[Problem statement]
Set down, unchanged, the line holding "Figure 11. Relationship" and all lines that follow it to the end of the material, leaving pictures out.

[Data provided]
-*-

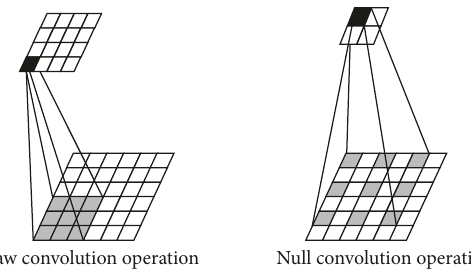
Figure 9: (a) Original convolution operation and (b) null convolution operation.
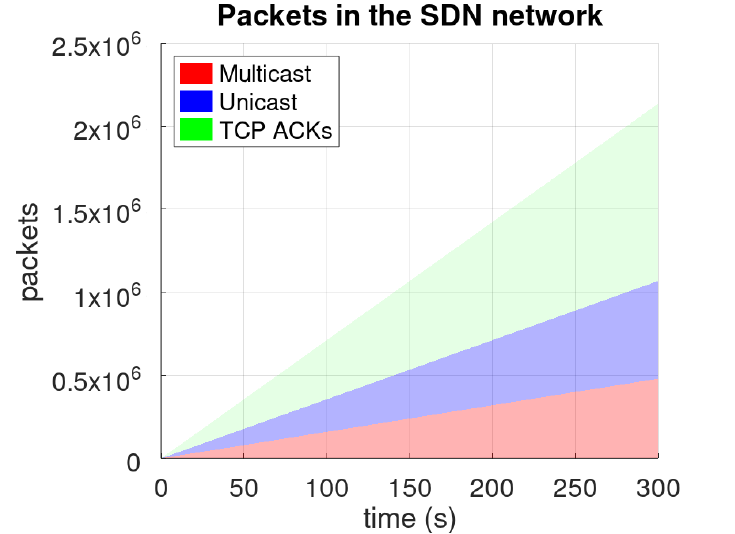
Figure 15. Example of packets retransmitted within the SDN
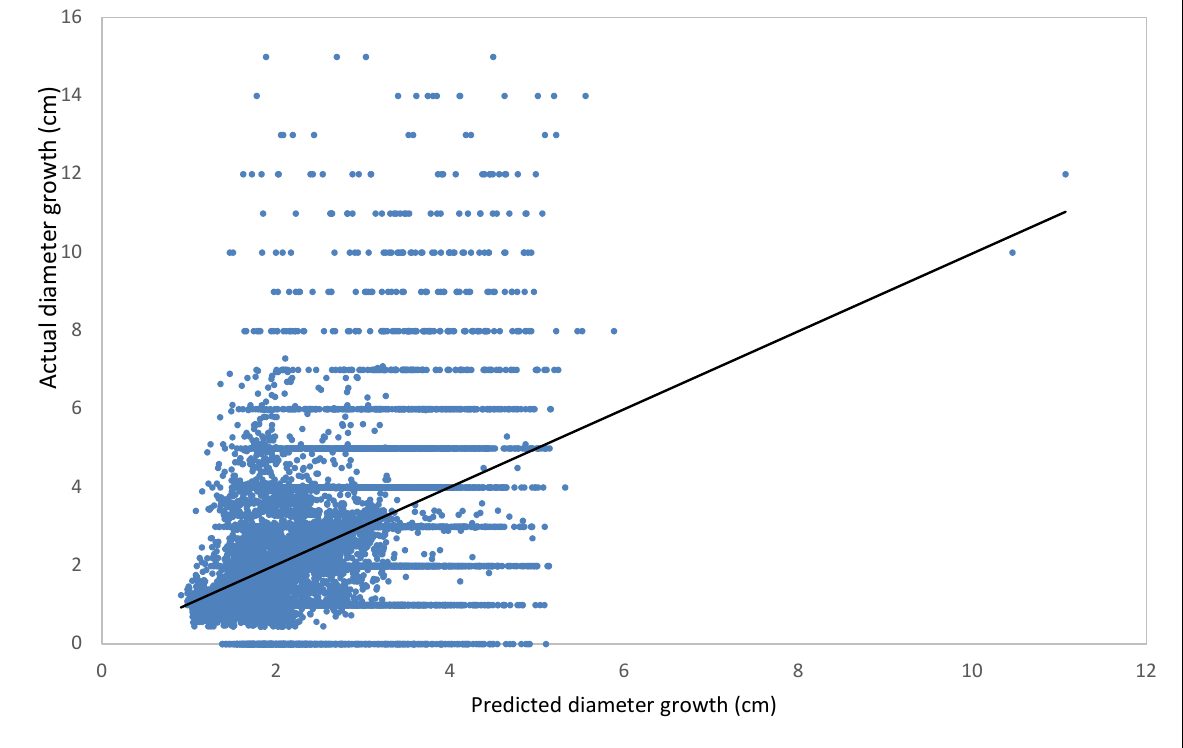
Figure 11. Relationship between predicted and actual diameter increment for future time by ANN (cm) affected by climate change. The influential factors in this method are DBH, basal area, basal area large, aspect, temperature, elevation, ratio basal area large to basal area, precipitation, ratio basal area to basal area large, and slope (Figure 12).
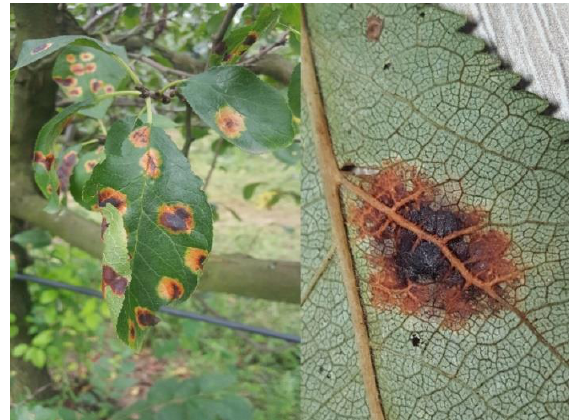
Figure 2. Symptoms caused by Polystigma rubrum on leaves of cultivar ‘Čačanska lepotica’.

-*-

[Result]
Figure 11. Relationship between predicted and actual diameter increment for future time by ANN (cm) affected by climate change. The influential factors in this method are DBH, basal area, basal area large, aspect, temperature, elevation, ratio basal area large to basal area, precipitation, ratio basal area to basal area large, and slope (Figure 12).
Figure 2. Symptoms caused by Polystigma rubrum on leaves of cultivar ‘Čačanska lepotica’.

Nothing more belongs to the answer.